Maximum likelihood phylogenies for Bartonella bacteria (yellow) and their Old World rodent hosts (green), with bootstrap support values ≥50 labeled, rooted with outgroups. All host-pathogen associations are shown in the tanglegram as gray and black connecting lines. Black lines indicate significant individual cospeciation links between Bartonella and their hosts as indicated by ParaFit (P≤0.05), while gray lines are non-significant links.

Figure 5. Tanglegram of cophylogenetic relationships between New World bat hosts and Leptospira.

Maximum likelihood phylogenies for Leptospira bacteria (pink) and their New World bat hosts (blue), with bootstrap support values ≥50 labeled, rooted with outgroups. All host-pathogen associations are shown in the tanglegram as gray connecting lines, and are insignificant as indicated by ParaFit (P≤0.05). Bat species that did not have an available cytochrome b sequence on GenBank, is substituted with a closely related species. Phyllostomus hastatus substituted for Phyllostomus discolor, Promops centralis for Promops nasutus.

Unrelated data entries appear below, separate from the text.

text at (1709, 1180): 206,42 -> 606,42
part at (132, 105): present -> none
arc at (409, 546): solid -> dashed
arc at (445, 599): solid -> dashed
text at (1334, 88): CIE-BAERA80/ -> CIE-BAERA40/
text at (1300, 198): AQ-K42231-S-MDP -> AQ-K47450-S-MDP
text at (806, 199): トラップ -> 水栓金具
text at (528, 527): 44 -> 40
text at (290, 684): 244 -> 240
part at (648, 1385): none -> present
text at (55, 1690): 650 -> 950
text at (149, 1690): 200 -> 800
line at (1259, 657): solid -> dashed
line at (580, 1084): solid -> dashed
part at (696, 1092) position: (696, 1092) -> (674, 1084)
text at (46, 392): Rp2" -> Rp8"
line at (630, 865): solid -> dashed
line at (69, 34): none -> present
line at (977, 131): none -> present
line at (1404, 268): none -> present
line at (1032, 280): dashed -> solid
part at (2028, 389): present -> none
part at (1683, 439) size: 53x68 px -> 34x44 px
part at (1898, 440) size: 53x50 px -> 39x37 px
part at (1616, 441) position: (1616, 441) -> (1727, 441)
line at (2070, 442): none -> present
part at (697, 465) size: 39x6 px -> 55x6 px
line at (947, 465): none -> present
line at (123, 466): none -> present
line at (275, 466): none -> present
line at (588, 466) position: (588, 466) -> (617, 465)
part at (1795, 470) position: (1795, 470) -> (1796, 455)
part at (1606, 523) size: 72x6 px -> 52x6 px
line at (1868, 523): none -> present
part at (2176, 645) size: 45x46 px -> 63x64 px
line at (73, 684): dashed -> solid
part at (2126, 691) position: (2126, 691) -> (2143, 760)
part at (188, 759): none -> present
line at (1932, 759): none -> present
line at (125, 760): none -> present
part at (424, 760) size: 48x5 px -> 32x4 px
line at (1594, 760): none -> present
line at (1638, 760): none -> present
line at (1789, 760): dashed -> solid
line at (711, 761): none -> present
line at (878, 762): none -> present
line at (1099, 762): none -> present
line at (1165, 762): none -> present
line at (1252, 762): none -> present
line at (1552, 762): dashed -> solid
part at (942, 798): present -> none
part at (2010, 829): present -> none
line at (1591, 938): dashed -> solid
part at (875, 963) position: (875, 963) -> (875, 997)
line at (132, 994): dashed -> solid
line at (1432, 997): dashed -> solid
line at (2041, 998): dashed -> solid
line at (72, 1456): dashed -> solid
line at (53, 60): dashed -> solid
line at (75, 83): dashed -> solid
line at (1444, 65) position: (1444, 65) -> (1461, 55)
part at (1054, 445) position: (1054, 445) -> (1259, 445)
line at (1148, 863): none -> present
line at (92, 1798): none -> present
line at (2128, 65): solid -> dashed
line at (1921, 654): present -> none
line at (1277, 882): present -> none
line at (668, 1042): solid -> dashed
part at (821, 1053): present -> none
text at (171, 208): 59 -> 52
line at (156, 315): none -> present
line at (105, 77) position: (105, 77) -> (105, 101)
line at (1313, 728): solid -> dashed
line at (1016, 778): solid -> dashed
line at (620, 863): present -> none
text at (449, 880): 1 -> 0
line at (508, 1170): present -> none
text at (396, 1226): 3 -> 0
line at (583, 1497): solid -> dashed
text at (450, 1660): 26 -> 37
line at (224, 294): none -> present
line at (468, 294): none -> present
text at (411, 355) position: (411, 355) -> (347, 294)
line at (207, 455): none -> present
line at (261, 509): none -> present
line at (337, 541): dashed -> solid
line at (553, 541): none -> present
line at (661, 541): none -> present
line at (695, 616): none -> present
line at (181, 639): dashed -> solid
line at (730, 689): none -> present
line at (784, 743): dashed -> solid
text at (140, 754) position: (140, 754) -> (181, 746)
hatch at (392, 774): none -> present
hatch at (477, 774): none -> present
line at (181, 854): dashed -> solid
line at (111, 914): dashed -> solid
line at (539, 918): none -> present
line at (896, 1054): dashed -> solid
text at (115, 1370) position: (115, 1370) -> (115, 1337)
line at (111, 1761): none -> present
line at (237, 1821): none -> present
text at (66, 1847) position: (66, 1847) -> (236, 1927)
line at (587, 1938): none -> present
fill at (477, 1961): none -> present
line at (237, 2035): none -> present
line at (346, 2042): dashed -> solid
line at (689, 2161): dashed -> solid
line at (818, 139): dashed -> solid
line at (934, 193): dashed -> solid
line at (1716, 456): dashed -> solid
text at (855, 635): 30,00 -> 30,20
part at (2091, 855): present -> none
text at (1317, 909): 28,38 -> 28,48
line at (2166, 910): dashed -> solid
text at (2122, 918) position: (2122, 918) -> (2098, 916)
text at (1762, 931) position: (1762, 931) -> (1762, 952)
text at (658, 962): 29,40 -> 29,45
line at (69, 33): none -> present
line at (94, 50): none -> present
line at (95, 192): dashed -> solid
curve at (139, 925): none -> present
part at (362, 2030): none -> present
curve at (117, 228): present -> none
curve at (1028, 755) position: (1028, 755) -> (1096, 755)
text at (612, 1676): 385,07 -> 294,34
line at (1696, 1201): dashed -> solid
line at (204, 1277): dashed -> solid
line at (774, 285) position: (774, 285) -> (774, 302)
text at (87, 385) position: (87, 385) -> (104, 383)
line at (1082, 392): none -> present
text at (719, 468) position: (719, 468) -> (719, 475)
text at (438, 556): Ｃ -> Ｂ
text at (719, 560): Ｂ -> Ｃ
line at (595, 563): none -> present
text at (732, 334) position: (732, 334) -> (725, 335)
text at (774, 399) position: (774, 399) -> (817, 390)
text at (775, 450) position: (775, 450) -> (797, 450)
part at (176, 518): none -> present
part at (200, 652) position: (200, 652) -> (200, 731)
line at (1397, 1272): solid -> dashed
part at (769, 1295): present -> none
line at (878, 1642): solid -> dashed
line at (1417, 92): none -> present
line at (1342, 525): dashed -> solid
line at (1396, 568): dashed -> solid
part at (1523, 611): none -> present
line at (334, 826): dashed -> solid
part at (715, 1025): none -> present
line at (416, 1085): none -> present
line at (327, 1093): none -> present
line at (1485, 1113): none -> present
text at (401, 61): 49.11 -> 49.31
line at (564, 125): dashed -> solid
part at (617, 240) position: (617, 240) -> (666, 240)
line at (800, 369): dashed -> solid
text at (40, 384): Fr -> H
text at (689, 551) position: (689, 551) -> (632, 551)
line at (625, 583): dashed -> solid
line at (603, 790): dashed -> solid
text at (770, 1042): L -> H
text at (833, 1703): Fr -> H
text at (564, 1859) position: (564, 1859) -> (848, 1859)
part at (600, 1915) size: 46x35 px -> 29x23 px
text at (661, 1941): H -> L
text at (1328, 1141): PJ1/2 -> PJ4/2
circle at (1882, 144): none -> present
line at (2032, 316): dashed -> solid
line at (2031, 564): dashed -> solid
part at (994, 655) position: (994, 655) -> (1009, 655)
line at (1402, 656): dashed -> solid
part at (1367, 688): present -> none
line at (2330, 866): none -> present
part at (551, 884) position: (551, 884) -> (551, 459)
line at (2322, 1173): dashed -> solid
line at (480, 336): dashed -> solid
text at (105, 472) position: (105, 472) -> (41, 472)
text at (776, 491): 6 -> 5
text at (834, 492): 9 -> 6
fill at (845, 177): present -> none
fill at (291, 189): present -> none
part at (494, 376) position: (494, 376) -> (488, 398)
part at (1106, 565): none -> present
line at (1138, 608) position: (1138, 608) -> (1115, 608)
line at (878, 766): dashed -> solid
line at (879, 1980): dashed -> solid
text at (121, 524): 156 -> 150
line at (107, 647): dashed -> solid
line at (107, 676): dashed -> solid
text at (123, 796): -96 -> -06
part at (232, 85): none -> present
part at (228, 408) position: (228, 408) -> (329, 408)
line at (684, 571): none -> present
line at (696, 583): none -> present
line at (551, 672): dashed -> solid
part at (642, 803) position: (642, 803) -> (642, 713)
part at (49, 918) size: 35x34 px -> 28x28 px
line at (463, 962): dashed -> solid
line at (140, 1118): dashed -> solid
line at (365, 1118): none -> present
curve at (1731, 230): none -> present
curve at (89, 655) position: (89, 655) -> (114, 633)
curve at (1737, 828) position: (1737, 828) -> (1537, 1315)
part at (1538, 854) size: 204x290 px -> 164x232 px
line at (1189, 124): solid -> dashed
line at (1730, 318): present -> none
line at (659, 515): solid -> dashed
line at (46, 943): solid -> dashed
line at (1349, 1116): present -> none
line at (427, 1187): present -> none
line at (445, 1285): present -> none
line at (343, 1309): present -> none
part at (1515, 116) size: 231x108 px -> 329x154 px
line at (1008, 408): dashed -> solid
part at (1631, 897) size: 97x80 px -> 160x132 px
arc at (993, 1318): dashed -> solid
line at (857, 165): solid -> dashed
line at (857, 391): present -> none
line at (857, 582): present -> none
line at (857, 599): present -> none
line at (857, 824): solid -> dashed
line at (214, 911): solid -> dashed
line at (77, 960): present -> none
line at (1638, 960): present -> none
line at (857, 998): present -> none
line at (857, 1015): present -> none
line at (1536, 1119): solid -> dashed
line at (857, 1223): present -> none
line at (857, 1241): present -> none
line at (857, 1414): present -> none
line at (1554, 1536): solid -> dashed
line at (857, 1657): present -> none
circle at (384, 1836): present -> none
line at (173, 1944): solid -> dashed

Figure 6. Tanglegram of cophylogenetic relationships between Old World bat hosts and Leptospira.

Maximum likelihood phylogenies for Leptospira bacteria (pink) and their Old World bat hosts (blue), with bootstrap support values ≥50 labeled, rooted with outgroups. All host-pathogen associations are shown in the tanglegram as gray connecting lines, and are significant as indicated by ParaFit (P≤0.05). Bat species that did not have an available cytochrome b sequence on GenBank, is substituted with a closely related species. Triaenops persicus substituted for Triaenops menamena.